What you need to know about disaster risk reduction

Disaster risk reduction issues must be considered in everyday decisions, from how people educate their children to how they plan to build buildings. Every decision can make us more vulnerable or more resilient. Before writing about disaster risk reduction, it is crucial to understand the nature of this problem and understand the used terminology.

The threat, risk – a physical phenomenon, human action, or condition that can cause human casualties, disability, or other harm to health, property loss, social or economic shocks, or damage to the environment.

Threats can have various sources – natural, geological, hydrological, meteorological, and biological or are caused by human activities (environmental or man-made).

Disasters – A disaster is a result of a combination of the existing vulnerability criteria under the threat, and the lack of means or potential to reduce the negative consequences of the risks.

Vulnerability– is the degree to which someone or something is subject to a certain threat, which depends on various factors and processes.

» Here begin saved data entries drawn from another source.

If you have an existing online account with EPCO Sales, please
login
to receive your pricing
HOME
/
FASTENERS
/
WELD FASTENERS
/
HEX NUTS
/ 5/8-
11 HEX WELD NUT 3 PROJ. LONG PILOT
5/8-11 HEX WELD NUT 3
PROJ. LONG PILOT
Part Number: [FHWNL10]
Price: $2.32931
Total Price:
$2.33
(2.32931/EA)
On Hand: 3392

  • Physical /unstable regions, areas close to threat sources, rugged and unprotected habitats/
  • Economic /no production assets, limited income opportunities, low salaries, low income per family member, lack of savings and insurance/
  • Social /low social status, gender relation, little decision-making opportunities, authoritarian state, and informal institutional structures, as well as political, economic, and social hierarchies/
  • Psychological /fears related to religious beliefs and other systems of worldview, political pressure, mental disorders/
  • Physiological /vital status: young, old; underage pregnant woman, nursing mother, chronic illness, disability, exposure to sexual harassment, AIDS, HIV, and other infections/

Disasters in proportion 

3 million people annually die from AIDS and HIV. Malaria kills 1.3 million people. About 1.2 million annually die in car accidents every year.

Risk is the probability of negative consequences or expected losses, body injuries, property loss, disruption of economic activity, or environmental pollution, which are considered to be the results of the interaction of human and natural threats and vulnerable groups of people.

Disaster risk reduction (DRR) – Disaster risk reduction includes all the policies, strategies, and measures which can make people, villages, cities, and countries more resilient to threats, and reduce the risks and vulnerability to disasters.

DRR includes various components: 

  • Prevention includes all types of activities that directly provide an opportunity to avoid the adverse consequences of hazards, as well as measures aimed at minimizing environmental, man-made, and biological disasters.
  • Mitigation has various meanings for professionals working on climate change and disaster management, which is often confusing. In the context of disaster management, mitigation mainly refers to structural and non-structural measures taken to limit the negative consequences of natural threats, environmental degradation, and man-made hazards.
  • Preparation includes timely and effective actions planned in advance by individual communities to reduce the negative effects of natural threats and eliminate the consequences of possible disasters.
  • Rehabilitation includes the decisions and actions taken after disasters to restore or improve pre-disaster living conditions of affected communities.
  • Reconstruction is a series of activities undertaken after disasters to restore the function of basic services, isolate physical damage, restore utility infrastructure, and revitalize the economy and well-being.